Members of the U.S. Olympic Committee met to discuss the case and at 6 am next morning, she was informed that she had been removed for the U.S. Olympic team.
Holm pleaded, then when that didn't work, lashed out at the officials, but all in vain. She was not re-instated.
Living a charmed life
She couldn't take part in the games but that didn't prevent her from having a great time in Berlin. The Nazis entertained her as a special visitor. In 1972, in an interview to Sports Illustrated, she said, "I had such fun! I enjoyed the parties, the Heil Hitlers, the uniforms, the flags. Goring was fun. He had a good personality. So did one with the club foot (Goebbels). Goring gave me a sterling-silver swastika. I had a mold made of it and I put a diamond Star of David in the middle."
Holm became even more popular after the Berlin Games. She worked in a film (Tarzan's Revenge) with decathlon champion Glenn Morris.
In 1939, just before war broke out, she married impresario Billy Rose. They lived a lavish life even during the hard war-years. But it was too good to last. In 1954, they divorced after a rather shameful episode known in the media as 'The War of the Roses'.

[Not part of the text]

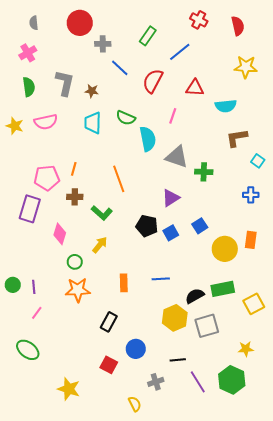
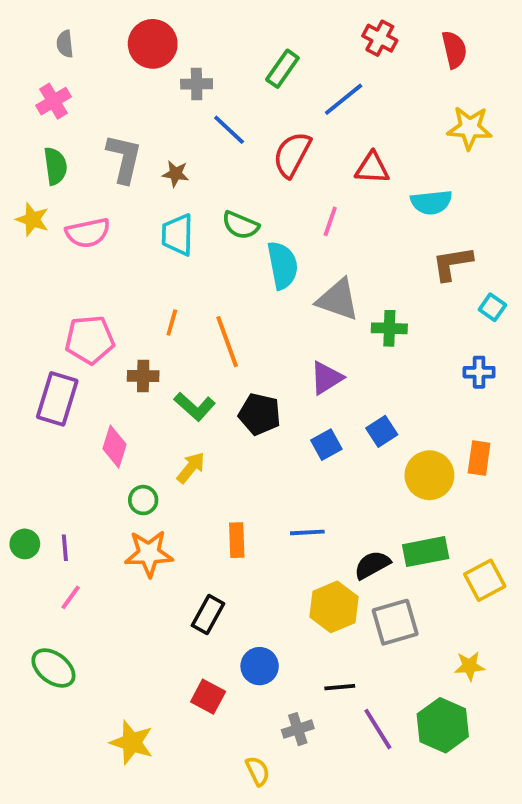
yellow star: (15, 126) -> (32, 219), moved
orange line: (74, 169) -> (172, 323), moved
black pentagon: (147, 226) -> (260, 414), moved

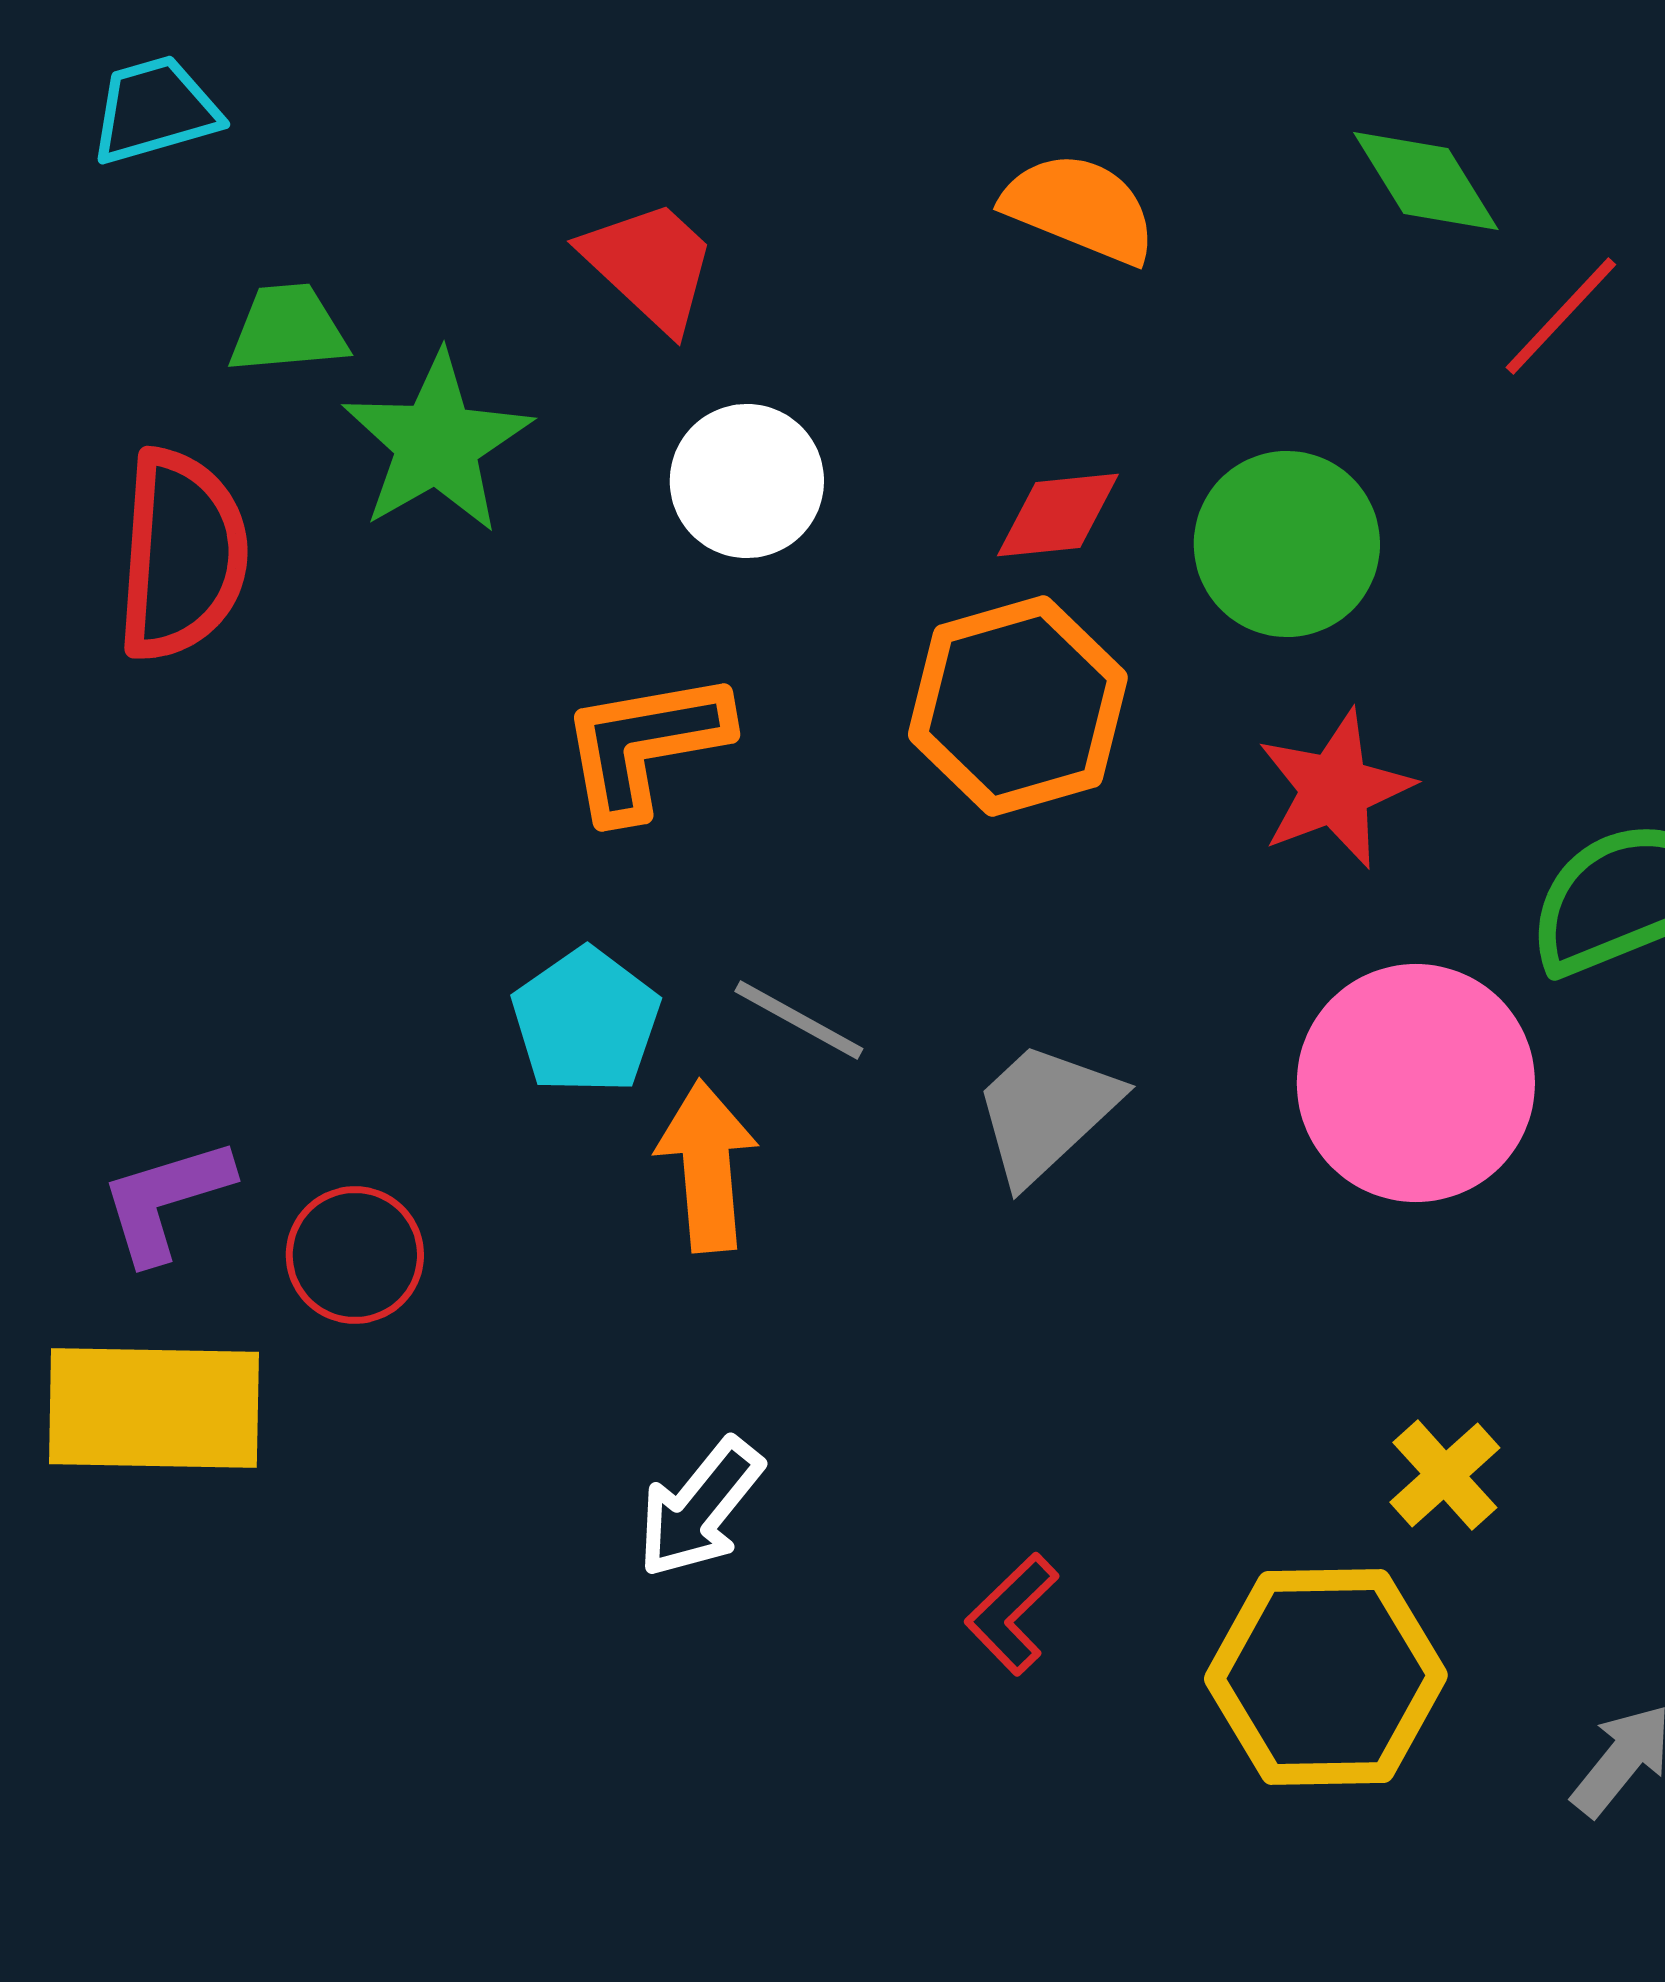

Holm led a charmed life. She had seen the ups and downs but never compromised with living on her own terms. She never lost 'it'. In 1999, 85-year old Holm was invited to the White House for a reception in honour of 'Women in Sports'. She looked up at president Bill Clinton and said, " Mr. President, you're really a good looking dude!" Five years later, she would pass away due to renal failure.